_Try it_
Show each line below that contains the string "Laurent", reproducing every matching line in full.

_Source material_

○ ○ ○ ○ ○ ○ ○

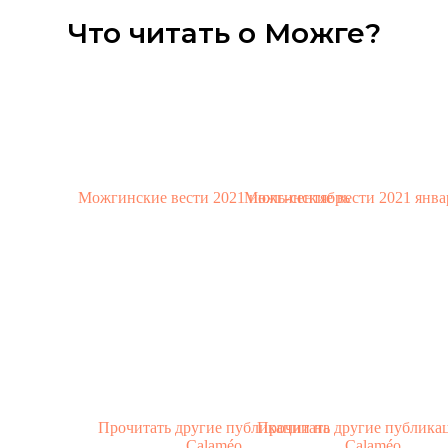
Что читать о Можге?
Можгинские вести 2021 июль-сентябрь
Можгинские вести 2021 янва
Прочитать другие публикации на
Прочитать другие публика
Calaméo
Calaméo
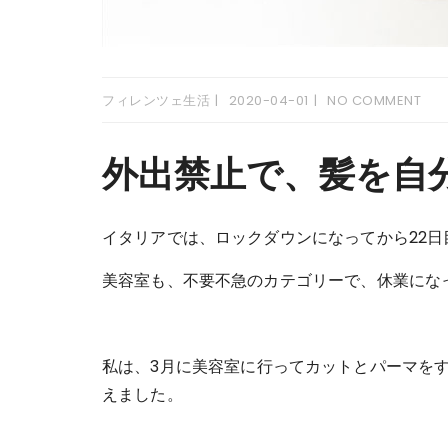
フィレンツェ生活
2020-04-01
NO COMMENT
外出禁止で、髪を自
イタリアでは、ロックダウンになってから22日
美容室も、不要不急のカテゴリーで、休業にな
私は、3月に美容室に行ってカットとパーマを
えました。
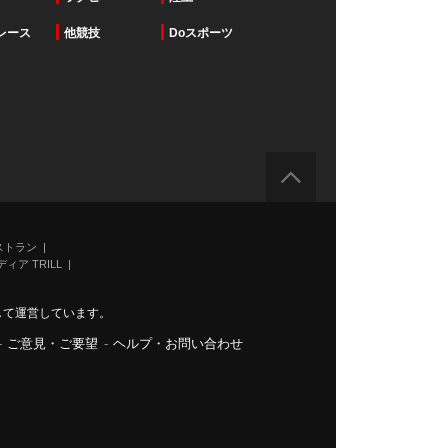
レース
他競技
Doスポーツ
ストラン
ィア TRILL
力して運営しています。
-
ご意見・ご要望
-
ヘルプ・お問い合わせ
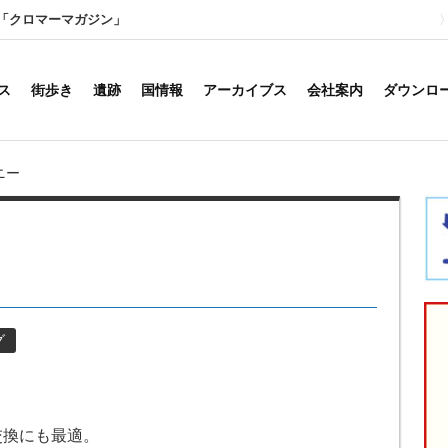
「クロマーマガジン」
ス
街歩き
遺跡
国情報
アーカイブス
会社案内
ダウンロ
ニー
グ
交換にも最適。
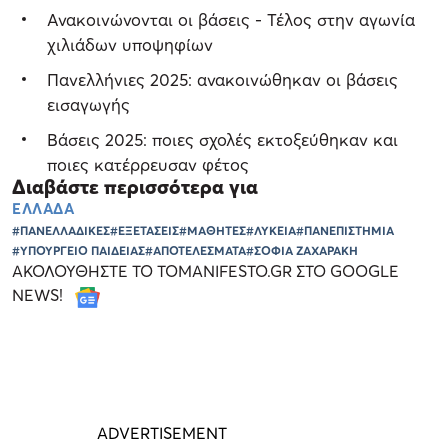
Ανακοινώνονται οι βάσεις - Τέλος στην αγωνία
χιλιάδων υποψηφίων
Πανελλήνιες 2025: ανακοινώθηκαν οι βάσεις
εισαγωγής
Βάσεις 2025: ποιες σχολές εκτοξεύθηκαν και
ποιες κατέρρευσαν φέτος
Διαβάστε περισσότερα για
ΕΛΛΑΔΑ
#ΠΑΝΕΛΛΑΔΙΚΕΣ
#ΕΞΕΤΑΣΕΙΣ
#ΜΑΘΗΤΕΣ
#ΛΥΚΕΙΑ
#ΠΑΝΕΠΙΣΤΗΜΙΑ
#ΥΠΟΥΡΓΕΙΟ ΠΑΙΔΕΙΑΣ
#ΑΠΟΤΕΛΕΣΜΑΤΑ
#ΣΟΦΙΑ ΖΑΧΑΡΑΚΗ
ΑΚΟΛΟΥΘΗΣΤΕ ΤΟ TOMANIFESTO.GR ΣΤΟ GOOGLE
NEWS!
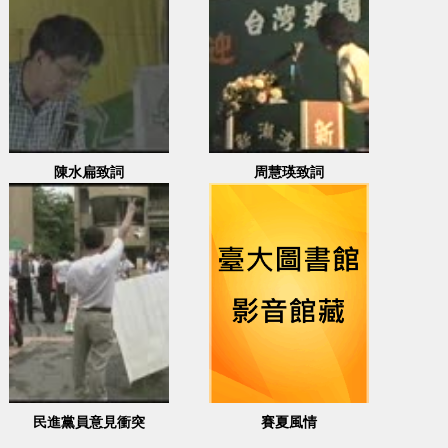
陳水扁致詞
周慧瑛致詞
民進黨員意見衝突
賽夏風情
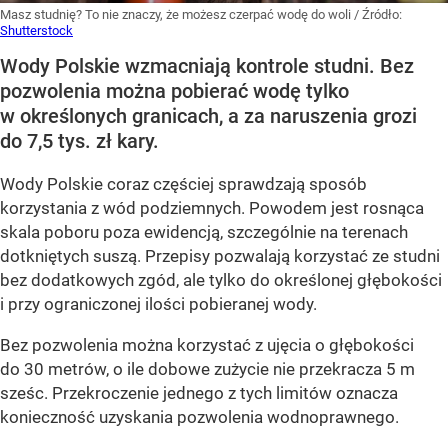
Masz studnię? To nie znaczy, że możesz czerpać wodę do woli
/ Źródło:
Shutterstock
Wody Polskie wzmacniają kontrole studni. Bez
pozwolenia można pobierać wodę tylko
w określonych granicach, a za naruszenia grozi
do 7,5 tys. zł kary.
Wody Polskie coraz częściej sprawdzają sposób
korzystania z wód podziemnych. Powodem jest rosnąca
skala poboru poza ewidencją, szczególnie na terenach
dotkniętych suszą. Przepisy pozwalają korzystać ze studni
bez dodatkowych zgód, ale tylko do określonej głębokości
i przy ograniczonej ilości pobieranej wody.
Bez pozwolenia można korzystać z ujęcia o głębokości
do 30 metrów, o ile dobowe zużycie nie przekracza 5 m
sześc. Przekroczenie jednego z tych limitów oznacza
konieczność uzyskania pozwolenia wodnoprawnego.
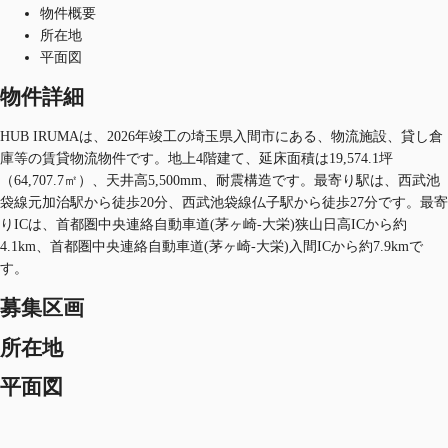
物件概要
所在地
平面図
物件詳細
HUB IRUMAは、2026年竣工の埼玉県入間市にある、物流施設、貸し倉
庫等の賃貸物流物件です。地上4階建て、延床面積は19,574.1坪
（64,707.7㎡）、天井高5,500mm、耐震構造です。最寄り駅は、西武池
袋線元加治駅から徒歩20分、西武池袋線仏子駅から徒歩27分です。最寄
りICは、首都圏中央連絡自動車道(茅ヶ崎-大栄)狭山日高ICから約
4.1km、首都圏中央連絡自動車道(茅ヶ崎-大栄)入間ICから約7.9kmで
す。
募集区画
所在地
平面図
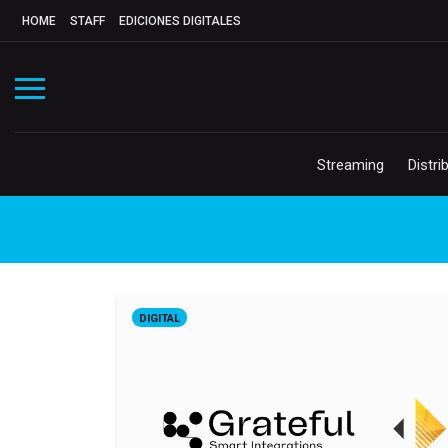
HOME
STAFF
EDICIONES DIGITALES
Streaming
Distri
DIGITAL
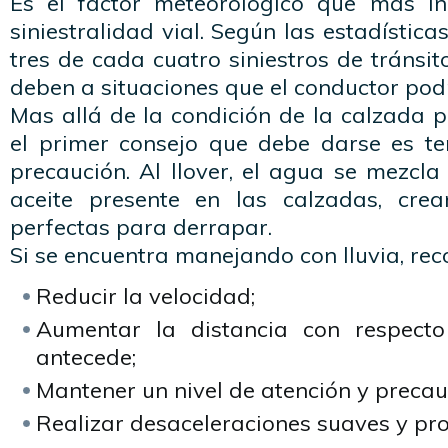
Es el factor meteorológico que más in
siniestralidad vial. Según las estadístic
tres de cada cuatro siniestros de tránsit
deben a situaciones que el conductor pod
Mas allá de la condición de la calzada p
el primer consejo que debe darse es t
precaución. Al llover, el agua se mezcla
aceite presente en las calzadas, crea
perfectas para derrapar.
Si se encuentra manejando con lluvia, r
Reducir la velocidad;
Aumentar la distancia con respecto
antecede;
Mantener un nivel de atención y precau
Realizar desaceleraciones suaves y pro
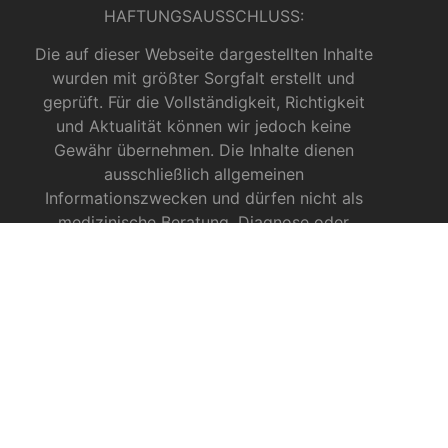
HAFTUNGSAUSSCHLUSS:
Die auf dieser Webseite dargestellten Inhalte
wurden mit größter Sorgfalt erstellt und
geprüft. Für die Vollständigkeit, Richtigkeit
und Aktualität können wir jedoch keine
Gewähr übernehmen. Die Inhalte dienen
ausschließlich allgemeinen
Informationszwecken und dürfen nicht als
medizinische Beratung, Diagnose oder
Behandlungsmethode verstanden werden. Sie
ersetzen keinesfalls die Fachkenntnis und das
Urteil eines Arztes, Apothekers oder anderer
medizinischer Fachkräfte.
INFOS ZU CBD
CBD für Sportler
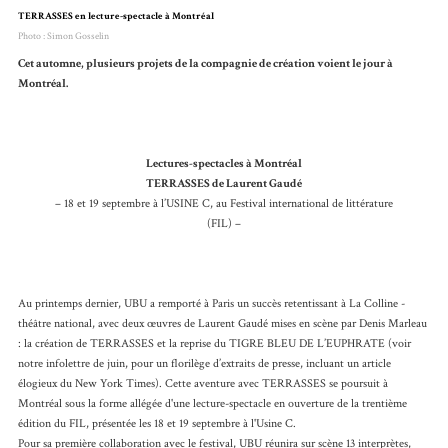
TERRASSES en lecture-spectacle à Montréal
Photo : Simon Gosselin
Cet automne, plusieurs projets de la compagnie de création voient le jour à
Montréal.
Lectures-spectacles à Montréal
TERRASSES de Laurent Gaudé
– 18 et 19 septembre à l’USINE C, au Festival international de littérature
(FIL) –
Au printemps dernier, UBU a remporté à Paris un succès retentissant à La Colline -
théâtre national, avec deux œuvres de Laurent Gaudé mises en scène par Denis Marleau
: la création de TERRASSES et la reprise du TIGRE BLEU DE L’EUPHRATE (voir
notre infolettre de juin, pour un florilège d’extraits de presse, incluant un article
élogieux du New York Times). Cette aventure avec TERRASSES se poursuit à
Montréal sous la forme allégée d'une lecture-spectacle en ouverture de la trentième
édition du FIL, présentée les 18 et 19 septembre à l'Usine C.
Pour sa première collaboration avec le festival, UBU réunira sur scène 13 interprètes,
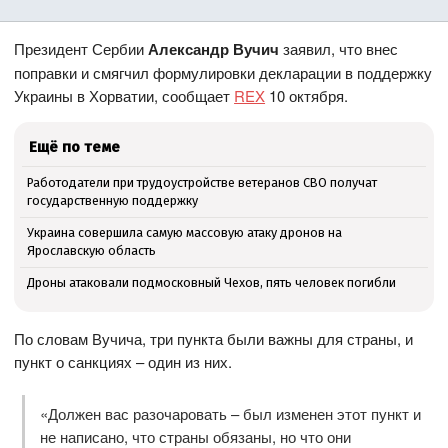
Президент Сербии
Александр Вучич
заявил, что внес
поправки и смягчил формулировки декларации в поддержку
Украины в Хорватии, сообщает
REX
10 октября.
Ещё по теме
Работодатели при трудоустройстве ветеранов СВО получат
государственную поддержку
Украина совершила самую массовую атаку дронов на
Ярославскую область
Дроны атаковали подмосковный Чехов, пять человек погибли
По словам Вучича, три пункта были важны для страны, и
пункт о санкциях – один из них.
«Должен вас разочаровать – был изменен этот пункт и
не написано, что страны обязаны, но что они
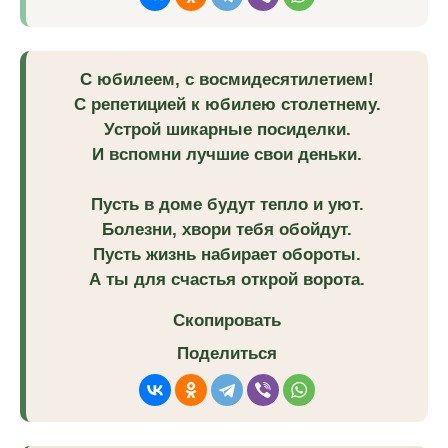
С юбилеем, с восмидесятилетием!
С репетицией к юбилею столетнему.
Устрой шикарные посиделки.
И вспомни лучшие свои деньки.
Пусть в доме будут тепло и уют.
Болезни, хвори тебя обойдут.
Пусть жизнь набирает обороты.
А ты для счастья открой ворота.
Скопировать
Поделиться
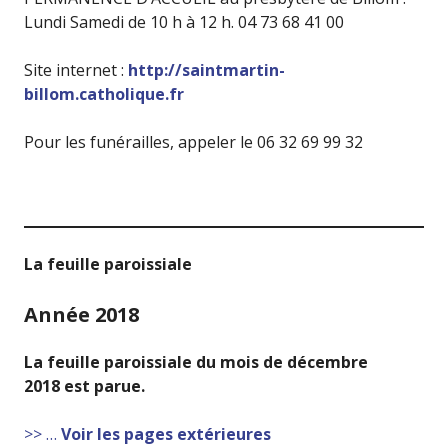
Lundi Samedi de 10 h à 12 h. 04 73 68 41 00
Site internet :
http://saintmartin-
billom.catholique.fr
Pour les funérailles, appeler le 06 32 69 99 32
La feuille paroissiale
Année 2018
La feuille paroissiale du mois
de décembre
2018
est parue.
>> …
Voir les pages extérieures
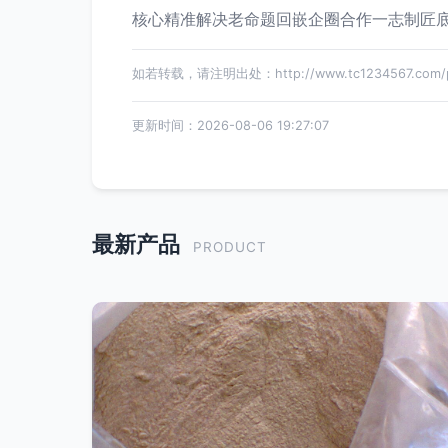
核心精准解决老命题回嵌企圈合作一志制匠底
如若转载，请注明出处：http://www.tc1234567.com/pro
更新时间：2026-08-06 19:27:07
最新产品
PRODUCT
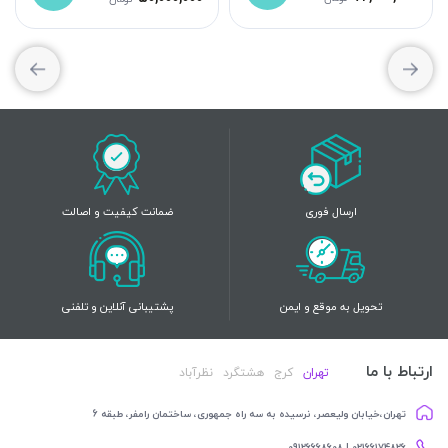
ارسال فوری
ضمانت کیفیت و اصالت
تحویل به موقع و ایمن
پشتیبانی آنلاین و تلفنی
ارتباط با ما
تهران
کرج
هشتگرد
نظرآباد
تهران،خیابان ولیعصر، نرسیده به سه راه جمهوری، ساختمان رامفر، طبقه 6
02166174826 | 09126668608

○ ○ ○ ○ ○ ○ ○

_Task result_
TERRASSES de Laurent Gaudé
théâtre national, avec deux œuvres de Laurent Gaudé mises en scène par Denis Marleau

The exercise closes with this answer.